Giambone saw that he’d gotten through to her. Delilah grew quiet and introspective. She had raised the blanket again from the sofa and pulled the corners of it tightly around her shoulders, until only her head poked from an opening at the top, making her seem as though she were emerging from a woolen husk. Giambone felt vindicated. Delilah understood the injustice of her attacks on him, understood that they were unwarranted. Her silence was not the silence of a smug combatant, one who recognizes the futility of argument with an adversary, but who nonetheless holds to her position. Giambone saw none of that in her face, the expression of which had grown blank, nearly somnolent. She looked chastened, as far as he could read her. He was satisfied that he need say no more on the subject. He felt a spirit of forgiveness come over him. His heart grew out to her. He decided that she was under stress and that she had expressed an irrational side that was customary for women who were pregnant. He made a vow to himself that he would do his best to make allowances for the mood swings that would surely follow as she adjusted to all the physiological changes of her pregnancy. He would be patient. This feeling of magnanimity that swept over him put him in a paternal way, as though it were his job to be the bigger of the two of them; that his wisdom would steer the way over the months ahead, as she was beset by the vicissitudes of her pregnancy, a capriciousness that made a woman more like a child. This made him soften and feel strong at the same time, like a benevolent father who must occasionally take a deep breath in his ongoing struggle to instruct his children in how to get along in the world, teaching them the lessons in maturity that he has achieved.

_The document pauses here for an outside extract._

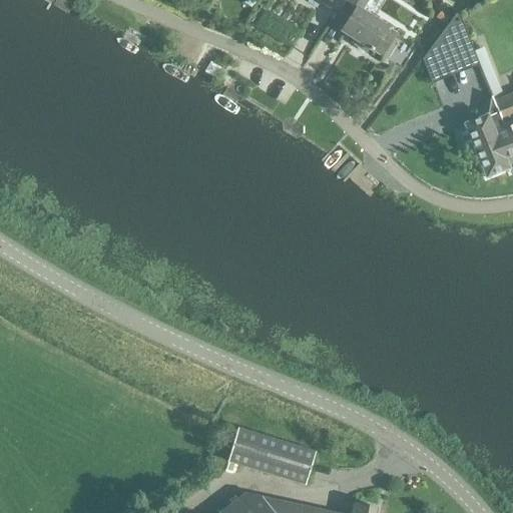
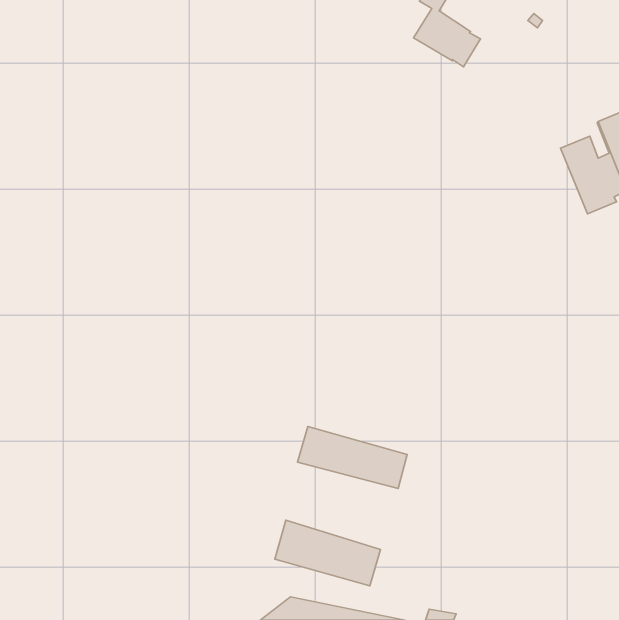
building: [424,10,479,80] -> none
building: none -> [298,427,407,488]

And yet to a certain degree Giambone felt sheepish that he had been allowed to win so easily. Or that Delilah had surrendered so swiftly, as though he had been too hard on her. His victory came with some guilt at the spoils. He wasn’t using her, he thought. He loved her. She was going to be the mother of his child. He believed that she would grow accustomed to the fact that he was an unconventional soul, and while not exactly productive or ambitious in the usual way that people defined those terms, he was useful and he had lots of love to give, and she needed love. Of that he was sure. His drinking would never be a problem. He’d always drunk but it never impaired his ability to function. She would see this eventually and trust that it would never grow to be an obstacle. Her fears were heightened by emotions that her pregnancy brought on.
But she had said some mean things. And he guessed that he had as well, but only in defense of his integrity. The exchange between them was unsettling. It raised some doubts about what he was doing, made him anxious about how stable a woman she was, or what spiteful things she may say in the future. Just when he was feeling like he had figured his life out and was ready to settle down and into it for good, there came this kind of irrationality to upset him and make him nervous about the future. His uneasiness made him thirsty, so he went into the kitchen and poured himself a couple of fingers of whiskey and returned to the living room. Delilah didn’t look up when he walked in. She continued to stare vacantly at the floor with her chin and mouth submerged beneath the top lip of the blanket she kept wrapped around her. She didn’t resist when Giambone sat next to her and, holding his drink, put an arm around her and pulled her close.
“Don’t you worry, baby,” he said, “everything’s great. We’ll have a nice big party and celebrate the future. I’ll take care of everything.”